[Stored data entries]
----
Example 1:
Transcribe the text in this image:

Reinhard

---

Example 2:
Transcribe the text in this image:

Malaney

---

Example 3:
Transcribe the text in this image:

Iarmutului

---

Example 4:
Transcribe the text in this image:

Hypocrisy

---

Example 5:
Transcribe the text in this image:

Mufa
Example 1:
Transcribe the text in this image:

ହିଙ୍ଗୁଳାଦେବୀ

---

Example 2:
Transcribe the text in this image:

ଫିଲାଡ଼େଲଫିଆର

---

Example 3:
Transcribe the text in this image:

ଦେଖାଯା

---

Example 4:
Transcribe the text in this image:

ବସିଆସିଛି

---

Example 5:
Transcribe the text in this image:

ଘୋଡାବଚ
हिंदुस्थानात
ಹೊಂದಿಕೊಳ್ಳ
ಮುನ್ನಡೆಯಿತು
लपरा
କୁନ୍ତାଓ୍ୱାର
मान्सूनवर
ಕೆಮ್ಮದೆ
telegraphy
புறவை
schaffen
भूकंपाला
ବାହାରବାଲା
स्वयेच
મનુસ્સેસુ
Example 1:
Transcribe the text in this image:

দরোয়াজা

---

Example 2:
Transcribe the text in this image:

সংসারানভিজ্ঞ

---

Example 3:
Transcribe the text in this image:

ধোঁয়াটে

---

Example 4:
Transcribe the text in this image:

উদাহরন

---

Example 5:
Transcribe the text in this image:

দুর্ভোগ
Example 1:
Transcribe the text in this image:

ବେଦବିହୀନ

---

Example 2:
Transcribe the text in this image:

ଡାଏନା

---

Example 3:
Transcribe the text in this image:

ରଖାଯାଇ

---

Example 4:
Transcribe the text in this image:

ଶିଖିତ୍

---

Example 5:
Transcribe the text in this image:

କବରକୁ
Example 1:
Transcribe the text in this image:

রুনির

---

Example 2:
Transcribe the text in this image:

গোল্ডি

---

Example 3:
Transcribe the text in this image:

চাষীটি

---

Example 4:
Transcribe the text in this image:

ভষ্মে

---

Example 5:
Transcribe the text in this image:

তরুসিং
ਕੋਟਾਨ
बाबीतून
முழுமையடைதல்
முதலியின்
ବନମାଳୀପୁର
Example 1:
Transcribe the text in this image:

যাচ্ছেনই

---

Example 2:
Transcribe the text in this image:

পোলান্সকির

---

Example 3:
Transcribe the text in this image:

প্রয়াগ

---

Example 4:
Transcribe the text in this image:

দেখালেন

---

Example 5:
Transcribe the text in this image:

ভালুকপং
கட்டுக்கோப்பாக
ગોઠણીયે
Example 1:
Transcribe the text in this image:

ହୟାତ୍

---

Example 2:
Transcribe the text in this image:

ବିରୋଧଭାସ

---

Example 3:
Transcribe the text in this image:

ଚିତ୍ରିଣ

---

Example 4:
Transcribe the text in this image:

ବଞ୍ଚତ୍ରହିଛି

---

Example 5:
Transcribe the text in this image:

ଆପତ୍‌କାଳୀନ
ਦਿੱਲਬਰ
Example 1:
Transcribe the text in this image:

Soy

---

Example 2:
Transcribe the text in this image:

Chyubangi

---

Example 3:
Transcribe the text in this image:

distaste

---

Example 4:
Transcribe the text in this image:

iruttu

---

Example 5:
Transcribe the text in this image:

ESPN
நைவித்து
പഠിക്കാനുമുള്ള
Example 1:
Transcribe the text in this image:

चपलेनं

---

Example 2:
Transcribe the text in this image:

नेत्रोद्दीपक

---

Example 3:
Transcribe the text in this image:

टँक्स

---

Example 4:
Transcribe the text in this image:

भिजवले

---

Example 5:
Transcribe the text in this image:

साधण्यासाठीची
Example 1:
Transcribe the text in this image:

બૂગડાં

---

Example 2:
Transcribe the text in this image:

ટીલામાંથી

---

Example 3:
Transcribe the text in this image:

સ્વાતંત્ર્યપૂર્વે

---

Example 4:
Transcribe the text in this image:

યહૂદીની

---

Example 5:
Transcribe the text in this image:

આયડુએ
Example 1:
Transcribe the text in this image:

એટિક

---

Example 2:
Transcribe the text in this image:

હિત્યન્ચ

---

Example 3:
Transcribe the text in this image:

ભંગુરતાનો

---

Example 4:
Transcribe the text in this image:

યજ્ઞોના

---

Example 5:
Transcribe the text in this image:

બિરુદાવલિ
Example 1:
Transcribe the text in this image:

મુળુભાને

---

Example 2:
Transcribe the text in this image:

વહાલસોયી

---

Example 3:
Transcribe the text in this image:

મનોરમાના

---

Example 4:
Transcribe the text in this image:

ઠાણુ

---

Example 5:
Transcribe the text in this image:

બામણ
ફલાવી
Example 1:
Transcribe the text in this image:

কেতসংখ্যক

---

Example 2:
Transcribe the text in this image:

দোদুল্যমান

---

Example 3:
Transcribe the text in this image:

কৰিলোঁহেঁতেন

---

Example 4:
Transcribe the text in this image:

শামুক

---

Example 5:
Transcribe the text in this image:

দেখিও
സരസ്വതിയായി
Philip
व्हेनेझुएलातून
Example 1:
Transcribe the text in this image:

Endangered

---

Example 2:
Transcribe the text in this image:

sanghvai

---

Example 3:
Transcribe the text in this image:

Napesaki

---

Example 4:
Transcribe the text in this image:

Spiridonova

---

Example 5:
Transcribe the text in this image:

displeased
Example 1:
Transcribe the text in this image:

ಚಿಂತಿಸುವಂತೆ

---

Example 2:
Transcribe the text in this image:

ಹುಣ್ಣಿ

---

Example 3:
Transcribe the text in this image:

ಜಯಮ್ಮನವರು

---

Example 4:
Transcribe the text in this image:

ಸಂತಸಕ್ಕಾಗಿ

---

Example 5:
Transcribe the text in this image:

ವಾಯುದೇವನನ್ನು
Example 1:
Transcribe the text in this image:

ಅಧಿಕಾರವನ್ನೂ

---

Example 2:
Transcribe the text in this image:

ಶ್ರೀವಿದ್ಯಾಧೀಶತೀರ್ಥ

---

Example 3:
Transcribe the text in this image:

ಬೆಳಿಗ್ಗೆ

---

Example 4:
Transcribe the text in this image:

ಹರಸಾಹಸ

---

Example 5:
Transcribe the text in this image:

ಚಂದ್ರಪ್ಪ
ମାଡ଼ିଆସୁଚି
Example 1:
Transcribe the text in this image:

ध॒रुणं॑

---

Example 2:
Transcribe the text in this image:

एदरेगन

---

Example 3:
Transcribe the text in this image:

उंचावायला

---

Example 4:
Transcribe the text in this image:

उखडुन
----
Repeat the data exactly. Omit nothing.

Example 1:
Transcribe the text in this image:

Reinhard

---

Example 2:
Transcribe the text in this image:

Malaney

---

Example 3:
Transcribe the text in this image:

Iarmutului

---

Example 4:
Transcribe the text in this image:

Hypocrisy

---

Example 5:
Transcribe the text in this image:

Mufa
Example 1:
Transcribe the text in this image:

ହିଙ୍ଗୁଳାଦେବୀ

---

Example 2:
Transcribe the text in this image:

ଫିଲାଡ଼େଲଫିଆର

---

Example 3:
Transcribe the text in this image:

ଦେଖାଯା

---

Example 4:
Transcribe the text in this image:

ବସିଆସିଛି

---

Example 5:
Transcribe the text in this image:

ଘୋଡାବଚ
हिंदुस्थानात
ಹೊಂದಿಕೊಳ್ಳ
ಮುನ್ನಡೆಯಿತು
लपरा
କୁନ୍ତାଓ୍ୱାର
मान्सूनवर
ಕೆಮ್ಮದೆ
telegraphy
புறவை
schaffen
भूकंपाला
ବାହାରବାଲା
स्वयेच
મનુસ્સેસુ
Example 1:
Transcribe the text in this image:

দরোয়াজা

---

Example 2:
Transcribe the text in this image:

সংসারানভিজ্ঞ

---

Example 3:
Transcribe the text in this image:

ধোঁয়াটে

---

Example 4:
Transcribe the text in this image:

উদাহরন

---

Example 5:
Transcribe the text in this image:

দুর্ভোগ
Example 1:
Transcribe the text in this image:

ବେଦବିହୀନ

---

Example 2:
Transcribe the text in this image:

ଡାଏନା

---

Example 3:
Transcribe the text in this image:

ରଖାଯାଇ

---

Example 4:
Transcribe the text in this image:

ଶିଖିତ୍

---

Example 5:
Transcribe the text in this image:

କବରକୁ
Example 1:
Transcribe the text in this image:

রুনির

---

Example 2:
Transcribe the text in this image:

গোল্ডি

---

Example 3:
Transcribe the text in this image:

চাষীটি

---

Example 4:
Transcribe the text in this image:

ভষ্মে

---

Example 5:
Transcribe the text in this image:

তরুসিং
ਕੋਟਾਨ
बाबीतून
முழுமையடைதல்
முதலியின்
ବନମାଳୀପୁର
Example 1:
Transcribe the text in this image:

যাচ্ছেনই

---

Example 2:
Transcribe the text in this image:

পোলান্সকির

---

Example 3:
Transcribe the text in this image:

প্রয়াগ

---

Example 4:
Transcribe the text in this image:

দেখালেন

---

Example 5:
Transcribe the text in this image:

ভালুকপং
கட்டுக்கோப்பாக
ગોઠણીયે
Example 1:
Transcribe the text in this image:

ହୟାତ୍

---

Example 2:
Transcribe the text in this image:

ବିରୋଧଭାସ

---

Example 3:
Transcribe the text in this image:

ଚିତ୍ରିଣ

---

Example 4:
Transcribe the text in this image:

ବଞ୍ଚତ୍ରହିଛି

---

Example 5:
Transcribe the text in this image:

ଆପତ୍‌କାଳୀନ
ਦਿੱਲਬਰ
Example 1:
Transcribe the text in this image:

Soy

---

Example 2:
Transcribe the text in this image:

Chyubangi

---

Example 3:
Transcribe the text in this image:

distaste

---

Example 4:
Transcribe the text in this image:

iruttu

---

Example 5:
Transcribe the text in this image:

ESPN
நைவித்து
പഠിക്കാനുമുള്ള
Example 1:
Transcribe the text in this image:

चपलेनं

---

Example 2:
Transcribe the text in this image:

नेत्रोद्दीपक

---

Example 3:
Transcribe the text in this image:

टँक्स

---

Example 4:
Transcribe the text in this image:

भिजवले

---

Example 5:
Transcribe the text in this image:

साधण्यासाठीची
Example 1:
Transcribe the text in this image:

બૂગડાં

---

Example 2:
Transcribe the text in this image:

ટીલામાંથી

---

Example 3:
Transcribe the text in this image:

સ્વાતંત્ર્યપૂર્વે

---

Example 4:
Transcribe the text in this image:

યહૂદીની

---

Example 5:
Transcribe the text in this image:

આયડુએ
Example 1:
Transcribe the text in this image:

એટિક

---

Example 2:
Transcribe the text in this image:

હિત્યન્ચ

---

Example 3:
Transcribe the text in this image:

ભંગુરતાનો

---

Example 4:
Transcribe the text in this image:

યજ્ઞોના

---

Example 5:
Transcribe the text in this image:

બિરુદાવલિ
Example 1:
Transcribe the text in this image:

મુળુભાને

---

Example 2:
Transcribe the text in this image:

વહાલસોયી

---

Example 3:
Transcribe the text in this image:

મનોરમાના

---

Example 4:
Transcribe the text in this image:

ઠાણુ

---

Example 5:
Transcribe the text in this image:

બામણ
ફલાવી
Example 1:
Transcribe the text in this image:

কেতসংখ্যক

---

Example 2:
Transcribe the text in this image:

দোদুল্যমান

---

Example 3:
Transcribe the text in this image:

কৰিলোঁহেঁতেন

---

Example 4:
Transcribe the text in this image:

শামুক

---

Example 5:
Transcribe the text in this image:

দেখিও
സരസ്വതിയായി
Philip
व्हेनेझुएलातून
Example 1:
Transcribe the text in this image:

Endangered

---

Example 2:
Transcribe the text in this image:

sanghvai

---

Example 3:
Transcribe the text in this image:

Napesaki

---

Example 4:
Transcribe the text in this image:

Spiridonova

---

Example 5:
Transcribe the text in this image:

displeased
Example 1:
Transcribe the text in this image:

ಚಿಂತಿಸುವಂತೆ

---

Example 2:
Transcribe the text in this image:

ಹುಣ್ಣಿ

---

Example 3:
Transcribe the text in this image:

ಜಯಮ್ಮನವರು

---

Example 4:
Transcribe the text in this image:

ಸಂತಸಕ್ಕಾಗಿ

---

Example 5:
Transcribe the text in this image:

ವಾಯುದೇವನನ್ನು
Example 1:
Transcribe the text in this image:

ಅಧಿಕಾರವನ್ನೂ

---

Example 2:
Transcribe the text in this image:

ಶ್ರೀವಿದ್ಯಾಧೀಶತೀರ್ಥ

---

Example 3:
Transcribe the text in this image:

ಬೆಳಿಗ್ಗೆ

---

Example 4:
Transcribe the text in this image:

ಹರಸಾಹಸ

---

Example 5:
Transcribe the text in this image:

ಚಂದ್ರಪ್ಪ
ମାଡ଼ିଆସୁଚି
Example 1:
Transcribe the text in this image:

ध॒रुणं॑

---

Example 2:
Transcribe the text in this image:

एदरेगन

---

Example 3:
Transcribe the text in this image:

उंचावायला

---

Example 4:
Transcribe the text in this image:

उखडुन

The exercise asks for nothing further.